Problem requirements: Among the entries below, take the line with "Division of Transportation Development" and the line with "Upcoming Telephone Town Halls", and output them and every line between them exactly, with nothing else.
BEGIN The data
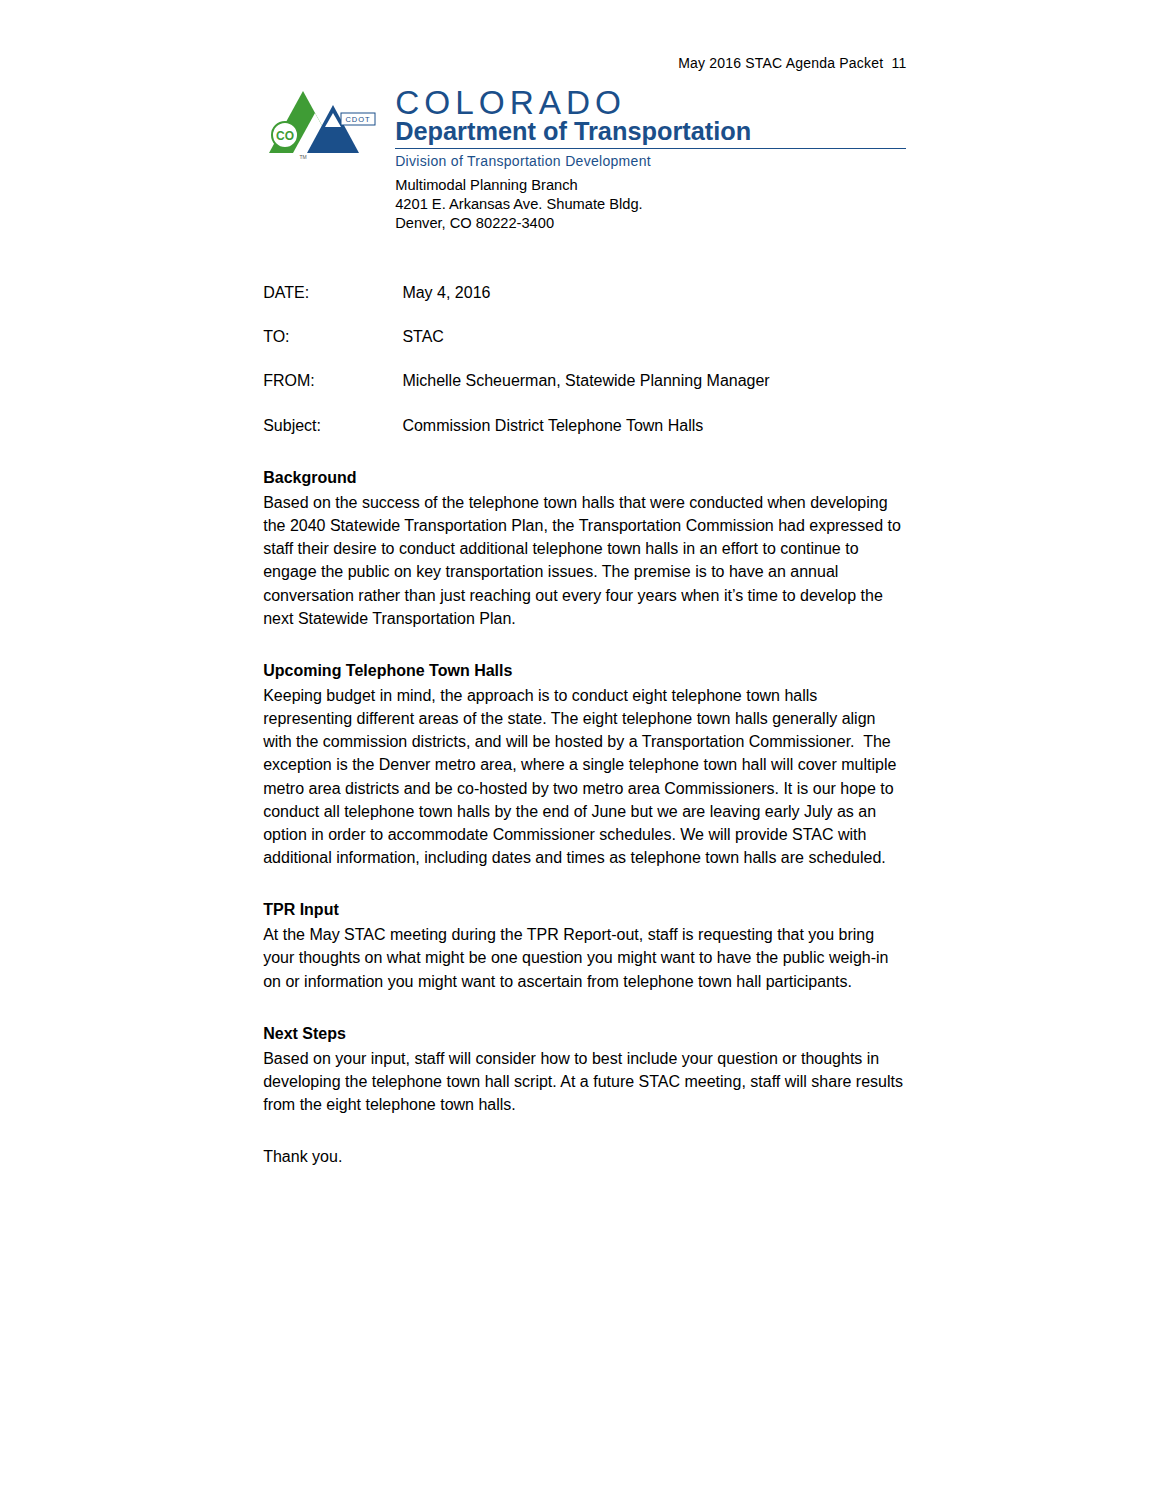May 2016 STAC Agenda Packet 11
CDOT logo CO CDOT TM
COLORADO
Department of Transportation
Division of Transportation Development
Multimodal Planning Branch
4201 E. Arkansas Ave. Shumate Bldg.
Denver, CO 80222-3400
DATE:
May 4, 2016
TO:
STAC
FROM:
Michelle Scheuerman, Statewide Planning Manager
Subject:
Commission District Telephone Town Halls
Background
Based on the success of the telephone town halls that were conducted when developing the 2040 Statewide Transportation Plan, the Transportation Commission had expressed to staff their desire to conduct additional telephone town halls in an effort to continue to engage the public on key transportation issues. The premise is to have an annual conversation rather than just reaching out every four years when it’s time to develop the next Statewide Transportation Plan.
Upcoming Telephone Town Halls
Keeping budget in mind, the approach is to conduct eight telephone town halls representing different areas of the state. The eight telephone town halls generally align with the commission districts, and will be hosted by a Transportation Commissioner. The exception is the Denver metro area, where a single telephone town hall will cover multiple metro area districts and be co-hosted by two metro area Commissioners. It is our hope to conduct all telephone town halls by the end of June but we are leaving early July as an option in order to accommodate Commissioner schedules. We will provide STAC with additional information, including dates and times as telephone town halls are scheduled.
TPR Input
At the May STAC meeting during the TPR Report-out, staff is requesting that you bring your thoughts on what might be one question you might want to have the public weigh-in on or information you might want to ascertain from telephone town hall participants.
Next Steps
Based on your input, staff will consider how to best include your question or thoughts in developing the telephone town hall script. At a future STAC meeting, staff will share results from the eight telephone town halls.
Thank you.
END The data
BEGIN The data
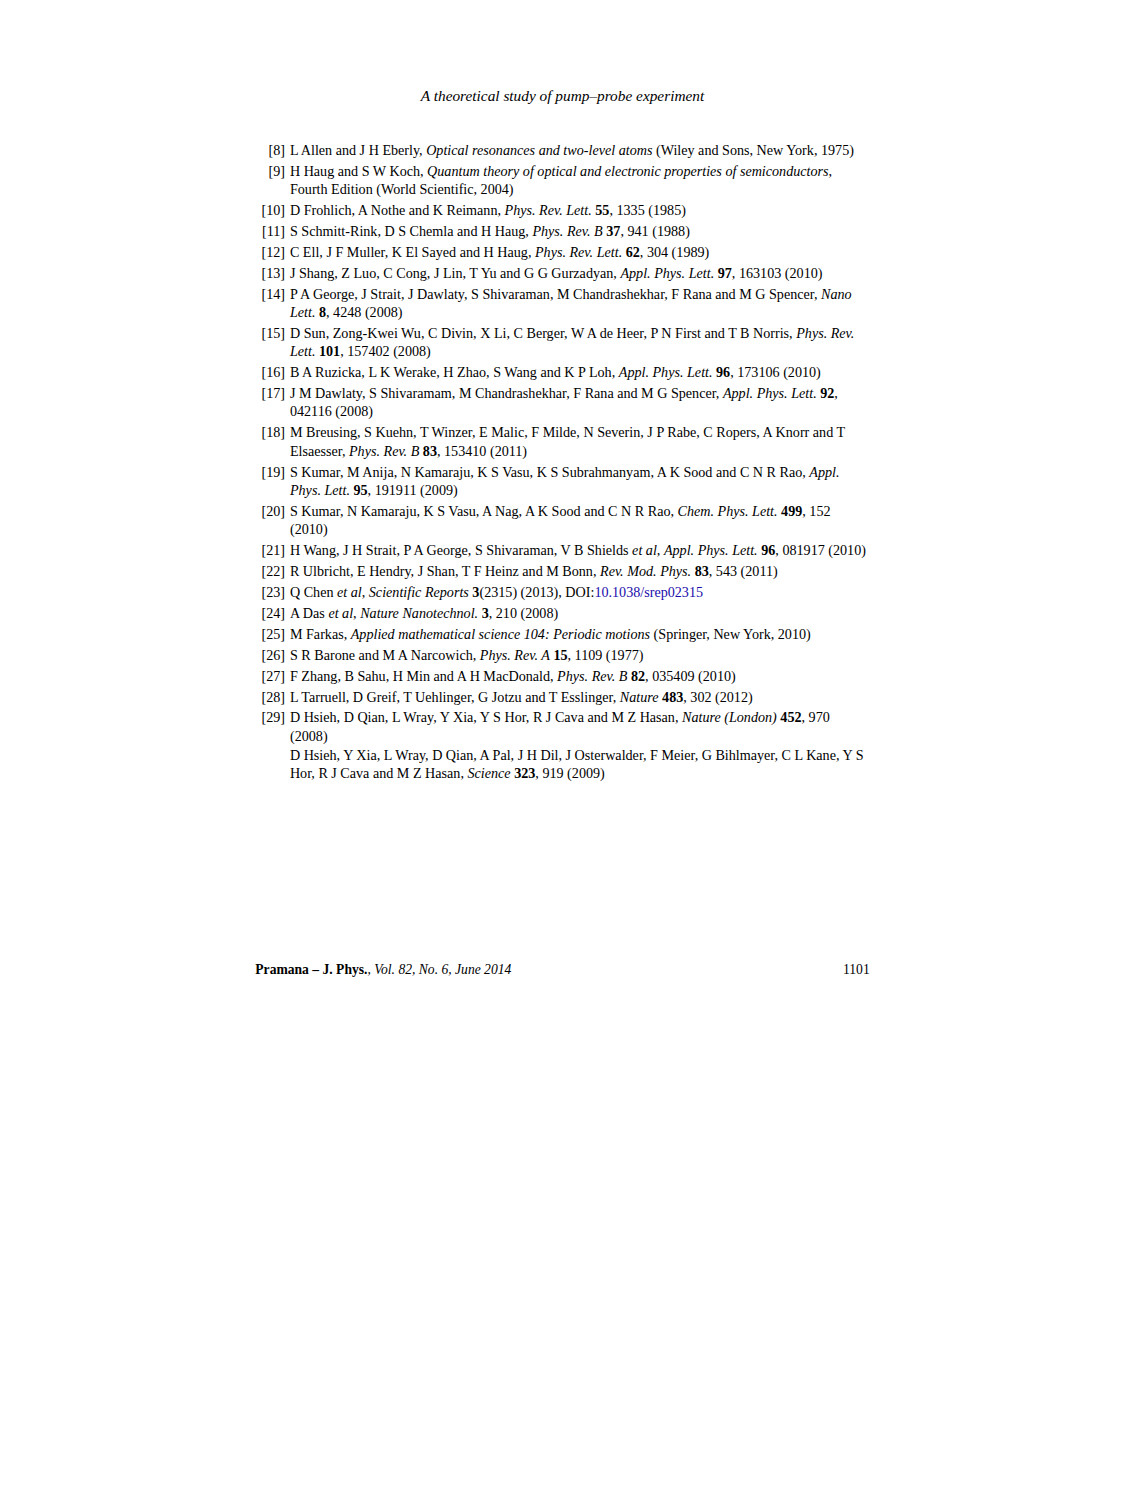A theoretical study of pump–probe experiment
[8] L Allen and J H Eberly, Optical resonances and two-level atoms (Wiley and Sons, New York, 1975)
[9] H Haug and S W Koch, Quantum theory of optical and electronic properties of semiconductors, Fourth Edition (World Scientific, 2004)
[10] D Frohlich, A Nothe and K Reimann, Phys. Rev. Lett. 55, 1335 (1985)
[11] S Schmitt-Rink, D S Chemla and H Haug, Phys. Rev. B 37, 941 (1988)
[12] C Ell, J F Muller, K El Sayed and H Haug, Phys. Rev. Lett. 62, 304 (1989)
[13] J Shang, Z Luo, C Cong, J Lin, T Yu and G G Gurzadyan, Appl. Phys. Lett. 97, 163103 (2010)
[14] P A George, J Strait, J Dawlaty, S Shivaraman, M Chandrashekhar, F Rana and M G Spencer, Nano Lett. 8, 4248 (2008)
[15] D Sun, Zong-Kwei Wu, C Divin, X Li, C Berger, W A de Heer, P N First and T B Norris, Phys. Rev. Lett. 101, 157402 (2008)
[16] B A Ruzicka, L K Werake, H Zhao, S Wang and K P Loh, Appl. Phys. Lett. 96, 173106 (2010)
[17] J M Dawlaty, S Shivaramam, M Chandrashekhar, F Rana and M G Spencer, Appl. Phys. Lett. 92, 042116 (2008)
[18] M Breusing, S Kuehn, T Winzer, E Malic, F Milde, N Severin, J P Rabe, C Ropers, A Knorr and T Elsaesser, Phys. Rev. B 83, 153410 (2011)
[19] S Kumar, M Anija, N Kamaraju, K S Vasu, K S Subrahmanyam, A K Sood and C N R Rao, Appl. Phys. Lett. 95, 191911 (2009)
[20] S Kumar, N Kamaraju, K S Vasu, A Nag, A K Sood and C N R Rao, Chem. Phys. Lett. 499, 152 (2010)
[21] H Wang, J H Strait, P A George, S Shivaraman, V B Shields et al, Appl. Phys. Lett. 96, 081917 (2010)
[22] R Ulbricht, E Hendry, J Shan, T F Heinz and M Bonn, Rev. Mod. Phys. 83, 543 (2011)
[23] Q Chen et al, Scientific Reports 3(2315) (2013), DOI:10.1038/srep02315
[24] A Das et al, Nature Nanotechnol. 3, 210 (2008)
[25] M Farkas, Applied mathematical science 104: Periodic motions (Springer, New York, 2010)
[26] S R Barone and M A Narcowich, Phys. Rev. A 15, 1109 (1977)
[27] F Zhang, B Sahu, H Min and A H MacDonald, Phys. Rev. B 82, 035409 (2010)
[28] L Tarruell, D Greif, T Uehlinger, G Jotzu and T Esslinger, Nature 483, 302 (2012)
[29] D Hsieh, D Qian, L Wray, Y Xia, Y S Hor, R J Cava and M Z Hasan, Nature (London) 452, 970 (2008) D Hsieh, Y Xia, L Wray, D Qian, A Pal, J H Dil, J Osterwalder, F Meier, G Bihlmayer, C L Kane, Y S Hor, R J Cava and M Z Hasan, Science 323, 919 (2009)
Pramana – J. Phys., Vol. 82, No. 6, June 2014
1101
END The data
Answer box:
Division of Transportation Development
Multimodal Planning Branch
4201 E. Arkansas Ave. Shumate Bldg.
Denver, CO 80222-3400
DATE:
May 4, 2016
TO:
STAC
FROM:
Michelle Scheuerman, Statewide Planning Manager
Subject:
Commission District Telephone Town Halls
Background
Based on the success of the telephone town halls that were conducted when developing the 2040 Statewide Transportation Plan, the Transportation Commission had expressed to staff their desire to conduct additional telephone town halls in an effort to continue to engage the public on key transportation issues. The premise is to have an annual conversation rather than just reaching out every four years when it’s time to develop the next Statewide Transportation Plan.
Upcoming Telephone Town Halls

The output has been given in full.